Yanlış bir yalana inanmak her daim yarı yolda bırakır insanı lakin sağlam bir yalana inanmışsan, o yalana inanarak girdiğin her bir yol yeni bir pencere açar sana her defasında. O kadar çok yalan söylüyoruz ve duyuyoruz ki biri çıkıp kendi hakkında veyahut bizim hakkımızda doğru bir şey söyler diye titriyoruz korkumuzdan, ödümüz patlıyor adeta.

Ama şunu itiraf edelim hadi, en çok doğruyu kabullenip o şeyden vazgeçeceğimizden korkuyoruz değil mi? Hiç düşündün mü? Düşün, bak gör nasıl canın yanacak. Bir yalana sıkı sıkıya inanmak yapılacak en doğru eylem gibi gelmeye başlar, bana inan. 

En basiti, bütün doğrularını bezeyerek güzelim saçlarına asma bahçe yaptığın, yüzünde ılık rüzgarları estirdiğin sevdiklerine baksana, canın yanar. Gözümüzün içine bakarak yalan söylerler. Bilirsin de bir yandan da inanırsın. Çünkü onları kaybetme gerçeği bir jilet gibi keser bileklerini. 

Ne yapalım, onsuz bir demli çay içmek geçer, kitap okumak geçer, film izlemek geçer, zaman dahi iyi ya da kötü geçer lakin onsuz bir gülüş boğazına takılır. Yutkunamazsın, işte bu gülüş boğazından geçmez deyip bir ‘’eyvallah’’ çekersin duyduğun, gördüğün yalana..

Tüm mesela bu, gördün mü? Bir doğruyu kaldıramadığında, hafif çirkin olmasına rağmen makyajını güzel yapmış bir yalana inandırırsın kendini, sonra ise onu gerçekmiş gibi kılarsın. İnsanların birbirinde kalmasının, iletişimde olmasının en kolay ve de en karlı yoludur yalan köprüsü. Kimse geçiş ücreti ödemez çünkü. Sonra ise ‘’senin için onca yol yaptım ben’’ derler gönlün tek iktidarı onlarmış gibi. Ve bir gün tüm o saraylar, köprüler, evler, yollar çöker. Altında ezilip kaldığın şey o beton yığınları değildir de küçücük bir gerçek olur. 

Kırılmış bir sazın, çırılçıplak sesinde duyarsın bir gerçeği ancak. Bir gerçeğe mahkum kaldığında anlarsın üstü örtülmüş yalana inandığını.. 

Biz, şimdi koşacağız yalanların olduğu yere doğru. Kandırılmış olmanın hafif sersemliği olacak üstümüzde bir müddet. Kimse sormayacak bize nereden geldiğimizi.

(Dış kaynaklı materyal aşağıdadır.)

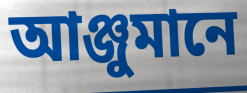
আঞ্জুমানে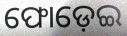
ଫୋଡ଼େଇ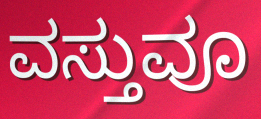
ವಸ್ತುವೂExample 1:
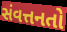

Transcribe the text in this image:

સંવત્તનતો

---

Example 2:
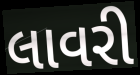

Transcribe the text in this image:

લાવરી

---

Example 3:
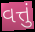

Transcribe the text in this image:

વત્તું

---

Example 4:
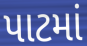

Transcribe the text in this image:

પાટમાં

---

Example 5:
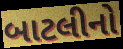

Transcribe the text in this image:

બાટલીનો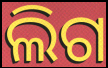
ଲିଗ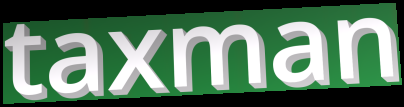
taxman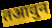
तआवुन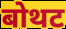
बोथटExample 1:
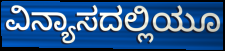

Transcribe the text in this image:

ವಿನ್ಯಾಸದಲ್ಲಿಯೂ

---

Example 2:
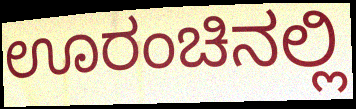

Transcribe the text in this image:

ಊರಂಚಿನಲ್ಲಿ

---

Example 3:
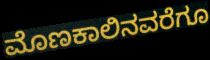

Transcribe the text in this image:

ಮೊಣಕಾಲಿನವರೆಗೂ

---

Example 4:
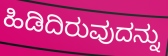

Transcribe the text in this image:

ಹಿಡಿದಿರುವುದನ್ನು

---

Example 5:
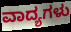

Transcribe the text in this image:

ವಾದ್ಯಗಳು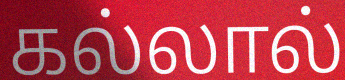
கல்லால்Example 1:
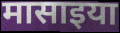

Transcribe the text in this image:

मासाइया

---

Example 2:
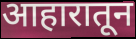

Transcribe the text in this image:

आहारातून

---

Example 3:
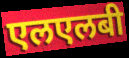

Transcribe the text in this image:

एलएलबी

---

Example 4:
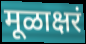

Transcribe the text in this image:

मूळाक्षरं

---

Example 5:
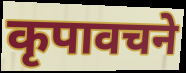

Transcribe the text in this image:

कृपावचनेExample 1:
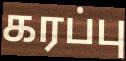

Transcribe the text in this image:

கரப்பு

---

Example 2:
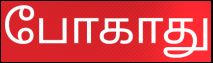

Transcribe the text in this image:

போகாது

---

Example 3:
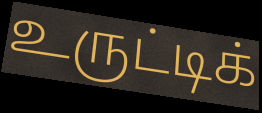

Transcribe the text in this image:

உருட்டிக்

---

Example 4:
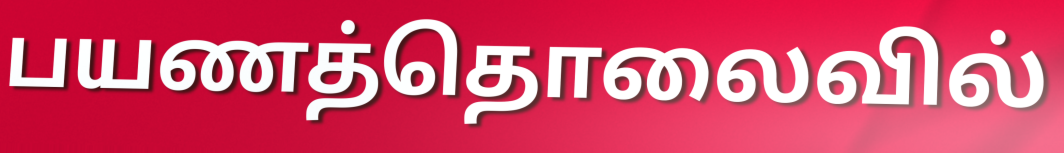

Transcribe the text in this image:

பயணத்தொலைவில்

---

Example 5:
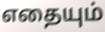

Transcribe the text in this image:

எதையும்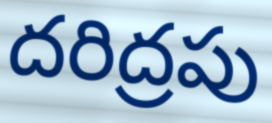
దరిద్రపుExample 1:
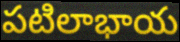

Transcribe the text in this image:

పటిలాభాయ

Çünkü nerede yalnız kaldığından çok, nerede birleştiğin, nerede bir arada kaldığın önemli olacak oradakiler için. Herkesin yüzünde bambaşka bir surat.. Acılar içinde tebessüm edeceğiz birbirimize. 

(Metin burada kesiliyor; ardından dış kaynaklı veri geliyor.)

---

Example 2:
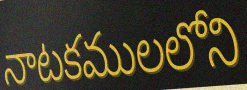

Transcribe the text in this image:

నాటకములలోని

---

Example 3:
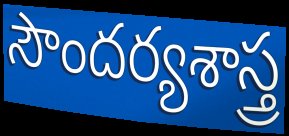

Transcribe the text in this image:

సౌందర్యశాస్త్ర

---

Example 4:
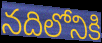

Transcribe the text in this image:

నదిలోనికి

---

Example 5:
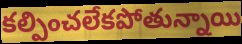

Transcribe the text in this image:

కల్పించలేకపోతున్నాయి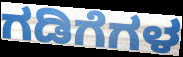
ಗಡಿಗೆಗಳ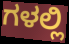
ಗಳಲ್ಲಿ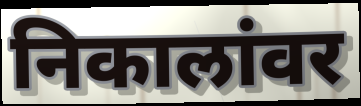
निकालांवर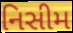
નિસીમ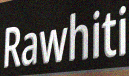
RawhitiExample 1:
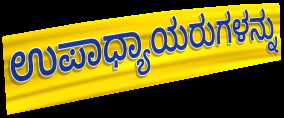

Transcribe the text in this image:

ಉಪಾಧ್ಯಾಯರುಗಳನ್ನು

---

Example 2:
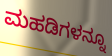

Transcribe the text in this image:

ಮಹಡಿಗಳನ್ನೂ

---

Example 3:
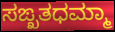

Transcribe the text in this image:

ಸಙ್ಖತಧಮ್ಮಾ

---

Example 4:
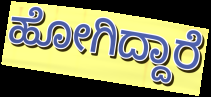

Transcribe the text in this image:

ಹೋಗಿದ್ದಾರೆ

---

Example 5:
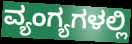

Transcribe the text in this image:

ವ್ಯಂಗ್ಯಗಳಲ್ಲಿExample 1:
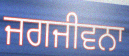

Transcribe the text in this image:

ਜਗਜੀਵਨਾ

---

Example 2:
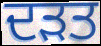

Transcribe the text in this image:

ਦੜਤ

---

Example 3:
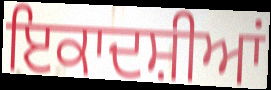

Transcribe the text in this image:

ਇਕਾਦਸ਼ੀਆਂ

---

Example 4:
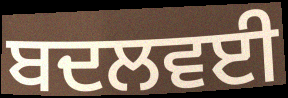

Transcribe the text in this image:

ਬਦਲਵਈ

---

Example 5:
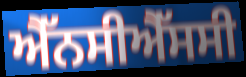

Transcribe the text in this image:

ਐੱਨਸੀਐੱਸਸੀ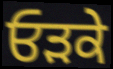
ਓੜਕੇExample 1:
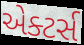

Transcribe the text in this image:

એક્ટર્સ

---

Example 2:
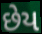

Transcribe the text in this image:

છેય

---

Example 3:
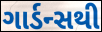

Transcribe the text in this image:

ગાર્ડન્સથી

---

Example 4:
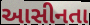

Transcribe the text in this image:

આસીનતા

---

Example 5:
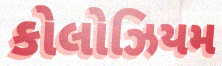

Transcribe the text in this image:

કોલોઝિયમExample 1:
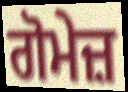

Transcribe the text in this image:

ਗੋਮੇਜ਼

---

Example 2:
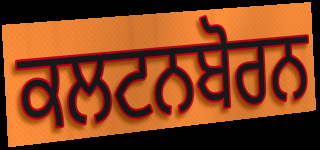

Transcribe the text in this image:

ਕਲਟਨਬੋਰਨ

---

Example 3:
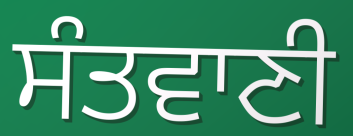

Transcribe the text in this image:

ਸੰਤਵਾਣੀ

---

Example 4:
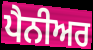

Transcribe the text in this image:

ਪੈਨੀਅਰ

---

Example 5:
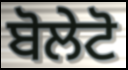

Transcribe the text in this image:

ਬੋਲੇਟੋ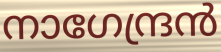
നാഗേന്ദ്രൻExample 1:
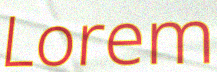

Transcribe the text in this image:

Lorem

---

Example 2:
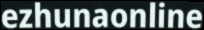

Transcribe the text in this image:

ezhunaonline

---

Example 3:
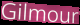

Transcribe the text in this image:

Gilmour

Belki de yalanlar, aradığımız, sonunda istemesek bile varacağımız gerçeklere açılan o ilk kapıdır.. Kapı zilini çalıp ‘’sana tutsak olmaya geldim’’ diyemezsin bir gerçeğin yüzüne bakıp. Hesabını soramazsın öyle uluorta bir yerde, yalanlara ve yalancı olana sorduğun gibi..

Doğup büyüdüğüm, emekleyerek geldiğim bu vakte kadar ne çok kanmışım, ne çok kandırılmışım yaşıma aldırış etmeden. Büyük bir yalanın ortasında kalıp da gerçeği konuşmaya cesaret edememişim, kendime bile. Ne onlar beni ne de ben onları duymuşum. Ne büyük bir korku.. Sesinin yankılanamaması bir dağın kulağında. İşte budur, en korkulmaz sandığımız korku. Gerçek, bir andır sadece. O an duyarsın. O an hissedersin. Ama yalan uçsuz bucaksızdır. 

Nerede ve ne zaman yakalanacağını hesaplayamazsın.